On page 30 of the final rule, it states:
Hemp producers should have the opportunity to remediate non-compliant crops in order to minimize financial risk associated with the loss of investment in their hemp crop. For this reason, this final rule allows remediation activities, either disposing of flower materials and salvaging the remainder of the plant or blending the entire plant into biomass plant material.
You’re able to remediate your crops instead of destroying them all if they come in hot under this final rule.
Is Delta 8 THC Legal?
Delta-8 is federally legal and is only prohibited in a handful of states. The wording of the 2018 Farm Bill allows for the use and sale of delta-8 THC only if it is derived from hemp. All products, though, must meet the standard of being at ≤ .3% delta-9 THC, in order to be federally legal.
There had been speculation during the past couple years as to whether delta-8 THC was in fact meant to be included in the .3% THC mandate, since after all, delta-8 THC is a psychoactive cannabinoid found in hemp plants. However, the latest final rule by the USDA made it clear that delta-8 THC is unrelated to the ≤ .3% delta-9 THC limit, and the USDA doesn’t seem to be concerned with delta-8 THC at all.
Is Delta 10 THC Legal?
Delta-10 had remained in a legal gray zone since the passing of the 2018 Farm Bill as the DEA has stated:
For synthetically derived tetrahydrocannabinols, the concentration of 9 -THC is not a determining factor in whether the material is a controlled substance. All synthetically derived tetrahydrocannabinols remain schedule I controlled substances.
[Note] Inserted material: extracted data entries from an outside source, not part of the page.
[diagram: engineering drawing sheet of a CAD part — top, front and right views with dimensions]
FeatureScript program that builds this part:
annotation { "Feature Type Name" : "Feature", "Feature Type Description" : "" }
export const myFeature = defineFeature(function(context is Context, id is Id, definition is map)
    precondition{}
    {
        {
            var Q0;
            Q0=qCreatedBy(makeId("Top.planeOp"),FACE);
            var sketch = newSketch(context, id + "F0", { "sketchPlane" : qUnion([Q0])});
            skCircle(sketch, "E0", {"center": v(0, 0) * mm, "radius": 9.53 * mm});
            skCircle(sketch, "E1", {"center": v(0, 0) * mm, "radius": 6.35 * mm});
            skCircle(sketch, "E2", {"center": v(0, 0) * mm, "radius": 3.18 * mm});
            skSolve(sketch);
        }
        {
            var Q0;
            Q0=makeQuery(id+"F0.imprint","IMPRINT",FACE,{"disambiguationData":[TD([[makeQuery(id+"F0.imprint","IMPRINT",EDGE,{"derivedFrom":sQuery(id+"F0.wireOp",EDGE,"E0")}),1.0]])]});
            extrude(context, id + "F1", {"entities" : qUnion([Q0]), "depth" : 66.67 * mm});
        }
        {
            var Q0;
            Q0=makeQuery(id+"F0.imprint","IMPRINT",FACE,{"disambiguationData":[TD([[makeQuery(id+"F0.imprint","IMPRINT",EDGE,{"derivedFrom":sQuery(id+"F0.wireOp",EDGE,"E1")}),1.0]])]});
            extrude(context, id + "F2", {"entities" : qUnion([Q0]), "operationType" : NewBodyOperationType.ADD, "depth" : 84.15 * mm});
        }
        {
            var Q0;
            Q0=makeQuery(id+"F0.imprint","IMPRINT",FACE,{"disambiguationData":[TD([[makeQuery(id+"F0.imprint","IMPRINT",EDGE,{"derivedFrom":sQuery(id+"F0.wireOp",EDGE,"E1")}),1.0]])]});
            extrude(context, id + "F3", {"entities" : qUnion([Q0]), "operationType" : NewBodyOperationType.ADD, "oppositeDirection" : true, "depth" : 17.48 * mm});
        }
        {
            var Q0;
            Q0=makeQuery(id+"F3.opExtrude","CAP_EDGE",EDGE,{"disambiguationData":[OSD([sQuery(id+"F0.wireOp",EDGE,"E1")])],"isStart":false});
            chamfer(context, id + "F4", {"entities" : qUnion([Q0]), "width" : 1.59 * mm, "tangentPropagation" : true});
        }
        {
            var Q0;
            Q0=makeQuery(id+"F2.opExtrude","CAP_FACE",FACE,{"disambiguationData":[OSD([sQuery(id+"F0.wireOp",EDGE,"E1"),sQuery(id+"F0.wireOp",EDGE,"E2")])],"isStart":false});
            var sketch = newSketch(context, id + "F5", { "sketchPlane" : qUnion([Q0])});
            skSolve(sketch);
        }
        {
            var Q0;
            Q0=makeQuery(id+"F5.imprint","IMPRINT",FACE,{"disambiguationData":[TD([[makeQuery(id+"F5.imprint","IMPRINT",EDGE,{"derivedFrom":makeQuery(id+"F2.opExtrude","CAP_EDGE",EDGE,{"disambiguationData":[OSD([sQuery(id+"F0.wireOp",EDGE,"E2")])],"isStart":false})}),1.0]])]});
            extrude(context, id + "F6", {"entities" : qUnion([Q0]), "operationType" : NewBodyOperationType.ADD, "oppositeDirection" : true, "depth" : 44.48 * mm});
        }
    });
The DEA enforces the law; they don’t make new laws. So when the USDA states in their 2021 final rule that delta-8 is “unrelated” to the THC limits (of being ≤ .3% THC), though, the DEA’s 2020 Implementation of the Agriculture Improvement Act of 2018 plan contradicts that, we can understand that there’s room for confusion. Further, the DEA has never stated how they define “synthetically derived tetrahydrocannabinols” which makes the matter even more confusing.
Is Delta 11 THC Legal?
Delta-11 falls into the same questionable category as Delta-10. The USDA’s final rule doesn’t specifically mention Delta-11 THC, but if you take the learnings from other members of the tetrahydrocannabinol family, such as delta-8, it suggests that Delta-11, too, is not a priority for regulators.
Is THCP legal?
The cannabinoid, Tetrahydrocannabiphorol (THCP), has been found to be 33 times as potent compared to delta-9 THC. Legality-wise, this phytocannabinoid falls into the same category as the Delta-10 and Delta-11: since is a natural cannabinoid found in industrial hemp, it is treated as such under the 2018 Farm Bill which makes THCP legal as long as the product is under the .3% delta-9 THC limit.